He took his hands from his pockets and dropped into a chair. Evidently this was the Koven personal living room, from the way it was furnished, and it looked fairly livable.

He spoke. “I was standing at the window thinking.”

“Yeah. Any luck?”

He sighed and stretched his legs out. “Fame and fortune,” he said, “are not all a man needs for happiness.”

I sat down. Obviously the only alternatives were to wrangle him into it or call it off.

“What else would you suggest?” I asked brightly.

He undertook to tell me. He went on and on, but I won’t report it verbatim because I doubt if it contained any helpful hints for you — I know it didn’t for me. I grunted from time to time to be polite. I listened to him for a while and then got a little relief by listening to the soap opera on the radio, which was muffled some by the closed door but by no means inaudible. Eventually, of course, he got around to his wife, first briefing me by explaining that she was his third and they had been married only two years. To my surprise he didn’t tear her apart. He said she was wonderful. His point was that even when you added to fame and fortune the companionship of a beloved and loving wife who was fourteen years younger than you, that still wasn’t all you needed for happiness.

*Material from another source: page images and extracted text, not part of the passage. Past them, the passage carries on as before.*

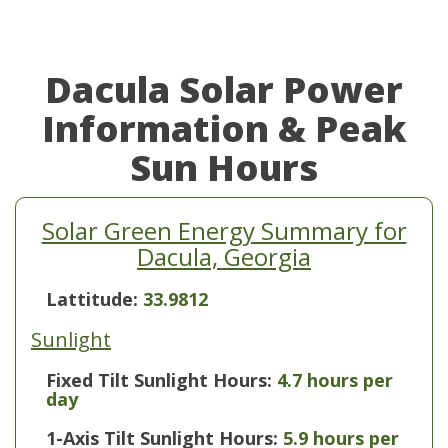
Dacula Solar Power
Information & Peak
Sun Hours
Solar Green Energy Summary for
Dacula, Georgia
Lattitude:
33.9812
Sunlight
Fixed Tilt Sunlight Hours:
4.7 hours per
day
1-Axis Tilt Sunlight Hours:
5.9 hours per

There was one interruption — a knock on the door and the appearance of Byram Hildebrand. He had come to show the revise on the third frame of Number 728. They discussed art some, and Koven okayed the revise, and Hildebrand departed. I hoped that the intermission had sidetracked Koven, but no; he took up again where he had left off.

I can take a lot when I’m working on a case, even a kindergarten problem like that one, but finally, after the twentieth sidewise glance at my wrist, I called a halt.

“Look,” I said, “this has given me a new slant on life entirely, and don’t think I don’t appreciate it, but it’s a quarter past four and it’s getting dark. I would call it late afternoon. What do you say we go ahead with our act?”